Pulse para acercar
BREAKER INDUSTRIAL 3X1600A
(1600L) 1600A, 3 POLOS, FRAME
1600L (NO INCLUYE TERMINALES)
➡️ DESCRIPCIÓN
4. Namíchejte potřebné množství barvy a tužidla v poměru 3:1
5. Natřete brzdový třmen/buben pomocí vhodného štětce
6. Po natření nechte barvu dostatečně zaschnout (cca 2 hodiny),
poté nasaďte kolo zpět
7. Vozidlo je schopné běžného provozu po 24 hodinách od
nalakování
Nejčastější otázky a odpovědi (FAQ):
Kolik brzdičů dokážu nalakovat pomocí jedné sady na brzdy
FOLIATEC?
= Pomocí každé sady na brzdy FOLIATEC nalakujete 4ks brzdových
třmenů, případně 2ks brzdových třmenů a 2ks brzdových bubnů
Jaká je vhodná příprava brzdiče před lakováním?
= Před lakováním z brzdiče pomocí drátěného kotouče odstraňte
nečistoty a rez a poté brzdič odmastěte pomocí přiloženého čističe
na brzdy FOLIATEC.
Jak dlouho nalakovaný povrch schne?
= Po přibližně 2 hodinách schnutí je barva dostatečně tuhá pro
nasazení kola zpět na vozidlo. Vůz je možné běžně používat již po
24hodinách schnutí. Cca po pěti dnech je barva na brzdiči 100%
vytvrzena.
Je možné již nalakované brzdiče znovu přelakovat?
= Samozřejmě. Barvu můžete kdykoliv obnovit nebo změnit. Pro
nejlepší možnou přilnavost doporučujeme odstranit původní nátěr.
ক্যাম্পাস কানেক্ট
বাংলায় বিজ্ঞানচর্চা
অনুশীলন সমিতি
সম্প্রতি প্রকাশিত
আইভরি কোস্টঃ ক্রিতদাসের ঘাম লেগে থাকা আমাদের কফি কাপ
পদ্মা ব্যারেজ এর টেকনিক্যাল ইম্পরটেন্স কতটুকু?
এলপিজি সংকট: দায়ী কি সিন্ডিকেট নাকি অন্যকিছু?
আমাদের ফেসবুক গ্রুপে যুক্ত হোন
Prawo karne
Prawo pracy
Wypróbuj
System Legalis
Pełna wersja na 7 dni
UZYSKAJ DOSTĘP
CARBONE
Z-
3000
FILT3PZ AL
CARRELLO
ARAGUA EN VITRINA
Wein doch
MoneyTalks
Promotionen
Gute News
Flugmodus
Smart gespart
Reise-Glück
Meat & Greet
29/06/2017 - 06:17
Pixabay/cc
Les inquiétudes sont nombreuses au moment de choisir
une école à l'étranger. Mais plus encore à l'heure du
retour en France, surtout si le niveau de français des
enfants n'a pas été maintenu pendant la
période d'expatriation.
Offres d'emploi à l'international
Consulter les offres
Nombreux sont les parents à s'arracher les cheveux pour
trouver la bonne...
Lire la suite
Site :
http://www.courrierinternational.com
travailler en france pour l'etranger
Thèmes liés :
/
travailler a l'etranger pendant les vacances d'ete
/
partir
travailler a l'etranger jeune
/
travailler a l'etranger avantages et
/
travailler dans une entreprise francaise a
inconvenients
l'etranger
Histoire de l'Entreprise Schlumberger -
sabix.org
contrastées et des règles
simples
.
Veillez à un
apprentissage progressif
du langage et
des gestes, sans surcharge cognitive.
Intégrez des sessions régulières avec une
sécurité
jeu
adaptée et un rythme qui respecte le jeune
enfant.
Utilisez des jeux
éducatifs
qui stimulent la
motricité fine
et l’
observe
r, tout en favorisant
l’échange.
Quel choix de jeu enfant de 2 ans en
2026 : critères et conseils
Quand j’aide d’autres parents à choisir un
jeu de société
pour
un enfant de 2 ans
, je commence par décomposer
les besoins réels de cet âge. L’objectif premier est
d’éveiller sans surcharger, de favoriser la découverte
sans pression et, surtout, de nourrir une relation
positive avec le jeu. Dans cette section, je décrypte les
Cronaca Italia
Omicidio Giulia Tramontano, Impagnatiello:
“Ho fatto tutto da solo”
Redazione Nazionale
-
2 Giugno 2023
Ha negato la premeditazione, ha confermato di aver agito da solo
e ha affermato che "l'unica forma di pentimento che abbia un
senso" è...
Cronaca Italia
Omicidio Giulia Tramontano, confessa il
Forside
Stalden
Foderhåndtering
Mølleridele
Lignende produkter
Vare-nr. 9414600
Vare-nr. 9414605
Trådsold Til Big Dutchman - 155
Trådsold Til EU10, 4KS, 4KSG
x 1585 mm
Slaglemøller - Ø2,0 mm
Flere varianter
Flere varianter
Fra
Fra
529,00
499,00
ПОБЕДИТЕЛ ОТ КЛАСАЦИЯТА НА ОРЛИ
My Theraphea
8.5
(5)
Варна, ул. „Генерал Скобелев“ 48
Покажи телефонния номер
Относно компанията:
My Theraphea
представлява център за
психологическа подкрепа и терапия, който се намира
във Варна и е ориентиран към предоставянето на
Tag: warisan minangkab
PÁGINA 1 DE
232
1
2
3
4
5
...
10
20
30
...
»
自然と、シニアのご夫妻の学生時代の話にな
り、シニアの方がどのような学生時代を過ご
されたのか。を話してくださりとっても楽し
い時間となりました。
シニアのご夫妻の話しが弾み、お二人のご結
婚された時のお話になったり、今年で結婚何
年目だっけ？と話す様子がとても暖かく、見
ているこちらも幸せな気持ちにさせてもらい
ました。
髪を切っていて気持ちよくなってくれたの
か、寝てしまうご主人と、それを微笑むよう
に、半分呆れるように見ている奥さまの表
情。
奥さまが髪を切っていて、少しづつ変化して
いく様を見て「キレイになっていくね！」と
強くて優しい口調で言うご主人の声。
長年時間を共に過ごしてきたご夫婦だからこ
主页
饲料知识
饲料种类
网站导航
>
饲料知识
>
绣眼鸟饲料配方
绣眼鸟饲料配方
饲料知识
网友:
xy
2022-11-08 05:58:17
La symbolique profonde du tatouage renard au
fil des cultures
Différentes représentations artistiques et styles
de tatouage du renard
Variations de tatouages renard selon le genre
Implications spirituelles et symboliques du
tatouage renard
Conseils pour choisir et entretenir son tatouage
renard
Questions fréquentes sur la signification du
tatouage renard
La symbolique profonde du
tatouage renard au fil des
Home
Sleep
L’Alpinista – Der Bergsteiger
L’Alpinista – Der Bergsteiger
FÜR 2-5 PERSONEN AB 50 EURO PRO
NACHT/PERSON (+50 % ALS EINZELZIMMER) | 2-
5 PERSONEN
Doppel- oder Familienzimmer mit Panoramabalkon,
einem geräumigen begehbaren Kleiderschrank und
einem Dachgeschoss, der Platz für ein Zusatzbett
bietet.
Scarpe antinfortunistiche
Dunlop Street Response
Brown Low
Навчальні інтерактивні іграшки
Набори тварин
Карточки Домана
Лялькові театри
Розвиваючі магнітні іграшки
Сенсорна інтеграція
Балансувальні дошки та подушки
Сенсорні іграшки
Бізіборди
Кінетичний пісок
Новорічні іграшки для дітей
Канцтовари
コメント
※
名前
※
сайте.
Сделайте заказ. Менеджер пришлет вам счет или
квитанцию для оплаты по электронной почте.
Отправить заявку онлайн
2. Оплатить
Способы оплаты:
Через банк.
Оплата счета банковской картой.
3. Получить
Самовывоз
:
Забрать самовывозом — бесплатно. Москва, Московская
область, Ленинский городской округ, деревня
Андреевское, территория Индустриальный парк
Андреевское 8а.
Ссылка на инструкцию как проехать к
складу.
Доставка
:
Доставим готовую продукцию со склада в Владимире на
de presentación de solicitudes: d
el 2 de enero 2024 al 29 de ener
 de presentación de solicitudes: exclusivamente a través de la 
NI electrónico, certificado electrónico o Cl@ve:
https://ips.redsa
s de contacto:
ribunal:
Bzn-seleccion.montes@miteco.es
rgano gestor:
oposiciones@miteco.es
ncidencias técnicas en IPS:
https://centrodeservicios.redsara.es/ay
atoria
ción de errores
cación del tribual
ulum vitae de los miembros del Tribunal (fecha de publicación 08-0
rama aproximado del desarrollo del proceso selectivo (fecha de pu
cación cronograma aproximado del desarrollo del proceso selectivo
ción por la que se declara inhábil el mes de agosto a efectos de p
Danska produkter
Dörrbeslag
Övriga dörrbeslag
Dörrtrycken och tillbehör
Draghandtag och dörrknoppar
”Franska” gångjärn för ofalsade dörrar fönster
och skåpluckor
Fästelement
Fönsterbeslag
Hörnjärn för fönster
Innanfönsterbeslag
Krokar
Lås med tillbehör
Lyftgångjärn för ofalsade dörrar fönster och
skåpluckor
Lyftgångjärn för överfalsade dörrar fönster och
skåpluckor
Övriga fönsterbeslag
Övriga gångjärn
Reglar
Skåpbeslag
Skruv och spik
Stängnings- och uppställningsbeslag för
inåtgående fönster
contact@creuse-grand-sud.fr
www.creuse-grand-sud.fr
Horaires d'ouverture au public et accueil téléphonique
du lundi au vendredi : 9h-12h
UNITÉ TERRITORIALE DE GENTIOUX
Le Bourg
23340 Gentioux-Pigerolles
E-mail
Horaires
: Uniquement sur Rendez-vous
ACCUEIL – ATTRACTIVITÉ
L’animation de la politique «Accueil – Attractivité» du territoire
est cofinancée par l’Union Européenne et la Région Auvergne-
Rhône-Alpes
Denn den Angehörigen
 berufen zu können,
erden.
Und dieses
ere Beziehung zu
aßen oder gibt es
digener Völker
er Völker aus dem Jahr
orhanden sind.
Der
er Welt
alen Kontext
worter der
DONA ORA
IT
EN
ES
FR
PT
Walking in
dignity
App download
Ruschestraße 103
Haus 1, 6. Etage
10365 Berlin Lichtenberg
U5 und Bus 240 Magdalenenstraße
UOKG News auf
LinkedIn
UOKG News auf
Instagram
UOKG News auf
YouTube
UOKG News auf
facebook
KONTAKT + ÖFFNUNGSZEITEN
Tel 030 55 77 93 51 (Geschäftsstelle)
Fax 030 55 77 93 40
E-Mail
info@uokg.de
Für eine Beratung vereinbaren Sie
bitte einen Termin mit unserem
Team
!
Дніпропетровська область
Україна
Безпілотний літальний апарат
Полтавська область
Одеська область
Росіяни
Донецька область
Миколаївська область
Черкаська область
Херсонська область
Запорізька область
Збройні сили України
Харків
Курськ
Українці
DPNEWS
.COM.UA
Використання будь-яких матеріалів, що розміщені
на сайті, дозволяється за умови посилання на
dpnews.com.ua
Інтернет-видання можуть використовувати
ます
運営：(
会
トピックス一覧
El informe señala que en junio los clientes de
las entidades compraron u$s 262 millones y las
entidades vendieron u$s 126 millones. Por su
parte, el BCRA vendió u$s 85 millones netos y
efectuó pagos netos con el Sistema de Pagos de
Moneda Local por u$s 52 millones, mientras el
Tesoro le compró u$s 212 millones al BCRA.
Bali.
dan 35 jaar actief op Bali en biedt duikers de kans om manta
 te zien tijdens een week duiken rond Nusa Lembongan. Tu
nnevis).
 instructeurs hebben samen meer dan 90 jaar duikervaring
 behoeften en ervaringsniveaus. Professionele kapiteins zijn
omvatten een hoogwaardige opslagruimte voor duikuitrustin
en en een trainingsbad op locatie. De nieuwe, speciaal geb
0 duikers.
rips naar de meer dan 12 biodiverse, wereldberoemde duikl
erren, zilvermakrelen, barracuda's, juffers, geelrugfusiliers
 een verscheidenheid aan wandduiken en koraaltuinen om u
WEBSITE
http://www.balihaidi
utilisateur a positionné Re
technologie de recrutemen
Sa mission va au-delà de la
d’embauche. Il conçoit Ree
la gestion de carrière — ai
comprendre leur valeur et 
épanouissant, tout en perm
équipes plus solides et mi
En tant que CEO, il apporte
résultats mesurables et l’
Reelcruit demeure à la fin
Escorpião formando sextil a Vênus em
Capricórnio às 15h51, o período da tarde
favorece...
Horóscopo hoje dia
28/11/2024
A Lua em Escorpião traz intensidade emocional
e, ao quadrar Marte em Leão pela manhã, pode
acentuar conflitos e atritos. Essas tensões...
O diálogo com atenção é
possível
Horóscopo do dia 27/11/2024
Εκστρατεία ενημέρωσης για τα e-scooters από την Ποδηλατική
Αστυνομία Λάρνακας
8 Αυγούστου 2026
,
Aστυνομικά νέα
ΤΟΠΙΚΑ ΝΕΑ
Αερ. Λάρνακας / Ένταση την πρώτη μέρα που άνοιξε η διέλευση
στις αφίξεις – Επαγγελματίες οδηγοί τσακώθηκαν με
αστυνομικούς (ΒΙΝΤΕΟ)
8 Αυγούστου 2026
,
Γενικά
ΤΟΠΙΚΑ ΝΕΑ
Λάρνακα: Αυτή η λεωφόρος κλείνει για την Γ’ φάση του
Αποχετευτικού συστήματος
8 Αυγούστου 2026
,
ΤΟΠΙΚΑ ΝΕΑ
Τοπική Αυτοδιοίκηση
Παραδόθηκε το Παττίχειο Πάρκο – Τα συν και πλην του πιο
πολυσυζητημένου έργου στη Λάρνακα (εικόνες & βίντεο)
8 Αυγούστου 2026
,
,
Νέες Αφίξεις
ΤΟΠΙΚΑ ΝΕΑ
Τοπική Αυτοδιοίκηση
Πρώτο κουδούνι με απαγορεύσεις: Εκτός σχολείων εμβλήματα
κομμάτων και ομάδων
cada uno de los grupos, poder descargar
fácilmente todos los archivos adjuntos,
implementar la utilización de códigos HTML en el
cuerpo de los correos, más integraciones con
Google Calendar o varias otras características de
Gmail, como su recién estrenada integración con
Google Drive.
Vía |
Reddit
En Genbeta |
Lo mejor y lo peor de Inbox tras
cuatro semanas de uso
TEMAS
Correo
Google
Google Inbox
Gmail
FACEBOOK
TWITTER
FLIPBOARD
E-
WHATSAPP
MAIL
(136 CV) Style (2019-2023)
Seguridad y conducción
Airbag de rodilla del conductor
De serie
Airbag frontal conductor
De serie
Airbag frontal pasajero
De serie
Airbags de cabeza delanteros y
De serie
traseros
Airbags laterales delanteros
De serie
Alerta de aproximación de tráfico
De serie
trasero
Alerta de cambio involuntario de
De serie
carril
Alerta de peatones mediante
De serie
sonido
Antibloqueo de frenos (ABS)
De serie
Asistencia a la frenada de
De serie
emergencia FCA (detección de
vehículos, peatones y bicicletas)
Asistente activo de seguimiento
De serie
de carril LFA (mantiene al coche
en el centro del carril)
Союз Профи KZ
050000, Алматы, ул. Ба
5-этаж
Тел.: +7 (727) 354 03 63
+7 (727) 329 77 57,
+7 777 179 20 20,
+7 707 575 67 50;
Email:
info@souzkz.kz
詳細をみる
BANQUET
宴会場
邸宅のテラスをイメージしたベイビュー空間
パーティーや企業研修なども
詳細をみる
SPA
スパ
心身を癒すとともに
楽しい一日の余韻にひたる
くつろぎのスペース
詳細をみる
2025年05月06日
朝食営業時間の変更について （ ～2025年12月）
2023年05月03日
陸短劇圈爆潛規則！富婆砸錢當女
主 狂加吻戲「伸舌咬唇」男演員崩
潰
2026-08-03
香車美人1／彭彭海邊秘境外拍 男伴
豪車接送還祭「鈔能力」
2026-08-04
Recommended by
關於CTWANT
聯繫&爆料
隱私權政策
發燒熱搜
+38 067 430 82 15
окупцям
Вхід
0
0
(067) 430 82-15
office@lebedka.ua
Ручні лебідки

*TASK TO COMPLETE:* Copy the material word for word, from its very first line through the line that contains "nalakujete 4ks brzdových", including that line.

*ANSWER TO THIS PROBLEM:*
Pulse para acercar
BREAKER INDUSTRIAL 3X1600A
(1600L) 1600A, 3 POLOS, FRAME
1600L (NO INCLUYE TERMINALES)
➡️ DESCRIPCIÓN
4. Namíchejte potřebné množství barvy a tužidla v poměru 3:1
5. Natřete brzdový třmen/buben pomocí vhodného štětce
6. Po natření nechte barvu dostatečně zaschnout (cca 2 hodiny),
poté nasaďte kolo zpět
7. Vozidlo je schopné běžného provozu po 24 hodinách od
nalakování
Nejčastější otázky a odpovědi (FAQ):
Kolik brzdičů dokážu nalakovat pomocí jedné sady na brzdy
FOLIATEC?
= Pomocí každé sady na brzdy FOLIATEC nalakujete 4ks brzdových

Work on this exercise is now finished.